Tunisie.A Paris, Chahed remet une lettre de Saïed à Macron

Youssef Chahed est arrivé lundi soir 11 novembre en France où il effectue une visite de travail, sans doute sa dernière en tant que chef de gouvernement. Il y est notamment chargé de remettre une lettre du chef de l’Etat, Kais Saïed, à son homologue français, Emmanuel Macron.

Chahed fut aussi reçu par Edouard Philippe à Matignon dans la même soirée de lundi

C’est à cette même occasion que Youssef Chahed prendra part aux travaux de la deuxième édition du Forum de Paris sur la Paix, qui se tiendra les 12 et 13 novembre 2019. Le chef du gouvernement se rendra également par ailleurs en Italie mercredi 12 novembre, toujours à la demande du président fraîchement élu Kais Saïed.

Selon la présidence de la République, lors de ce même déplacement aux allures de tournée européenne, Chahed remettra un message écrit au président de la République italienne, Sergio Mattarella, ayant trait à la « consolidation des relations bilatérales entre les deux pays », selon les termes quelque peu vagues de la même source.

Cette mission présidentielle explique la présence parmi la délégation tunisienne de Abderraouf Bettbaieb, ministre conseiller du président de la République et homme fort du Palais. Une mission néanmoins pas du goût de tous, qui selon certains analystes contrevient au protocole en vigueur et à l’esprit de la Constitution de 2014, même si les relations entre Saïed et Chahed semblent au beau fixe depuis la présidentielle : plus que cordiales.

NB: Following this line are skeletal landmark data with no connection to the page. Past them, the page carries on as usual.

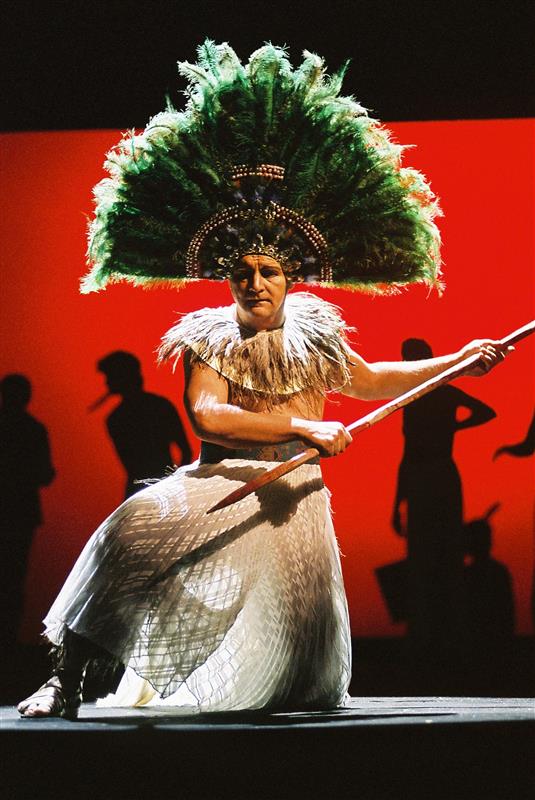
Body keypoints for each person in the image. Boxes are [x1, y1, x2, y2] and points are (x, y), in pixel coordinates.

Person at [17, 42, 510, 718]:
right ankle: (64, 680)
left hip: (295, 500)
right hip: (220, 483)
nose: (254, 282)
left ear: (289, 277)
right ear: (227, 277)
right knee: (126, 541)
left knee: (295, 683)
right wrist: (302, 424)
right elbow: (209, 415)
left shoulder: (316, 332)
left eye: (268, 271)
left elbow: (368, 380)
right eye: (242, 272)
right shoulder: (207, 336)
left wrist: (456, 361)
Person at [0, 374, 55, 645]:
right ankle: (9, 636)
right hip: (22, 511)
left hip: (14, 509)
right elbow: (46, 474)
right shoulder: (34, 429)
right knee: (15, 575)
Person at [95, 350, 192, 499]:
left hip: (138, 492)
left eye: (110, 377)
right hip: (165, 487)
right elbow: (186, 451)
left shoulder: (115, 419)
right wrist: (175, 482)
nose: (107, 383)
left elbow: (132, 465)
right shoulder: (161, 405)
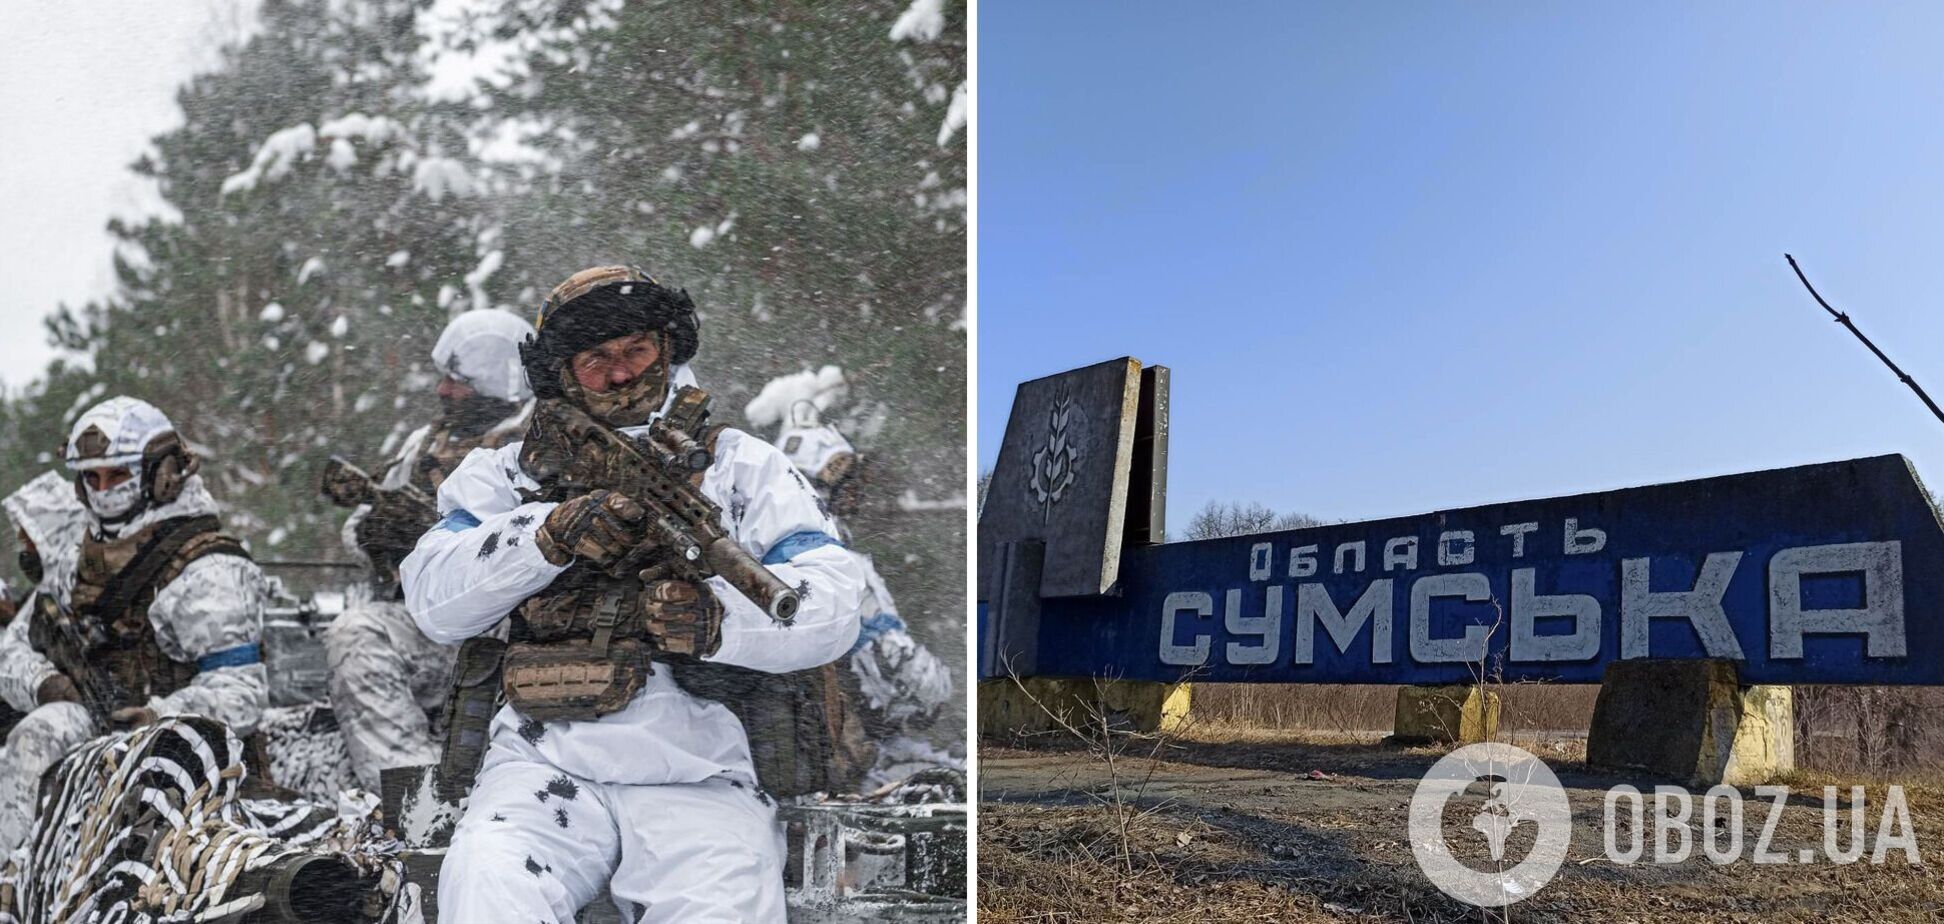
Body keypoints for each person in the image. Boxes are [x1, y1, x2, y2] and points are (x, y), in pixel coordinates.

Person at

Indignation d’Amel Belhadj Ali

Ainsi dans une cinglante tribune titrée « Monsieur le Président, on ne charge pas un chef de gouvernement de messages écrits », l’éditorialiste Amel Belhadj Ali souligne que « notre président de la République, élu au suffrage universel direct, mode de désignation lui conférant une légitimité démocratique sur cinq ans mais non doté de l’étendue des pouvoirs dont jouit le chef du gouvernement de par les larges prérogatives que lui confère la Constitution, semble avoir décidé d’instaurer de nouvelles règles dans la gestion des affaires de l’Etat et des relations de la Tunisie avec la communauté internationale ».

La journaliste regrette une distraction non nécessaire au moment où « le chef de l’exécutif doit plancher aujourd’hui sur la gestion des démissions des plusieurs de ses ministres dans l’attente de la constitution du nouveau gouvernement, de l’examen du budget de l’Etat avant de le soumettre à la nouvelle ARP et préparer la relève, si non reconduit, pour son prédécesseur, notre président, lui, le charge pour la énième fois de transmettre une lettre à l’un de ses homologues » […] « De l’histoire de la Tunisie, jamais nous n’avions vécu pareilles pratiques ! », s’émeut-elle.

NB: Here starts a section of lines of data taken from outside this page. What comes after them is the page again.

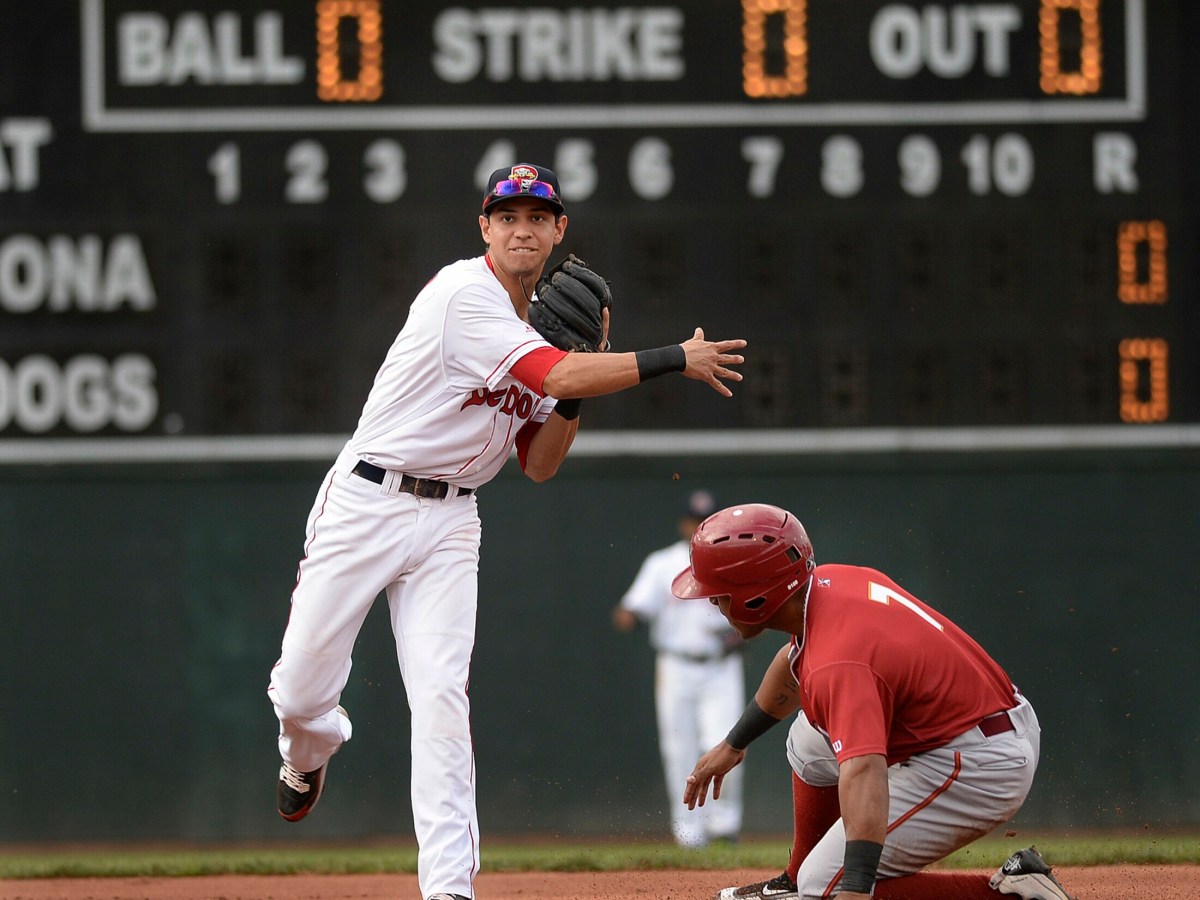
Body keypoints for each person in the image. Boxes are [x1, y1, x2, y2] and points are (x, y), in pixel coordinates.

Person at [266, 163, 747, 900]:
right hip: (368, 499)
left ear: (559, 231)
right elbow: (554, 377)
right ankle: (310, 746)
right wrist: (670, 358)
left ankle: (449, 888)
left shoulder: (543, 334)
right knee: (299, 692)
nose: (523, 229)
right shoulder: (464, 294)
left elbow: (542, 462)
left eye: (538, 218)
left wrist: (581, 376)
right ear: (485, 228)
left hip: (452, 518)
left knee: (441, 698)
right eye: (508, 216)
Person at [671, 503, 1076, 900]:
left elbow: (864, 770)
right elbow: (791, 664)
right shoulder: (825, 584)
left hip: (980, 765)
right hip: (975, 727)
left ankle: (1016, 893)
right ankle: (793, 883)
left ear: (756, 596)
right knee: (807, 738)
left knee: (824, 886)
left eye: (719, 593)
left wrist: (855, 885)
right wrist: (734, 743)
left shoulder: (838, 662)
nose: (712, 602)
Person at [612, 489, 746, 848]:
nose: (699, 526)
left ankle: (724, 826)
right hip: (675, 665)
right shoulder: (662, 563)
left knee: (729, 741)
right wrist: (632, 614)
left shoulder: (735, 561)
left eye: (706, 520)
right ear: (683, 524)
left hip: (721, 666)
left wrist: (742, 632)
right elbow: (631, 609)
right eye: (694, 520)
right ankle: (689, 834)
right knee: (679, 750)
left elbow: (756, 614)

Les priorités de la présidence de la République étant visiblement autres, Kais Saïed semble surtout collaborer avec Youssef Chahed en tant que chef de gouvernement sortant, chargé de l’expédition des affaires courantes, et vivant ses tous derniers jours à la Kasbah. Ce qui le prédispose aux missions en l’occurrence à caractère davantage symbolique et honorifique que déterminantes pour la politique étrangère du pays.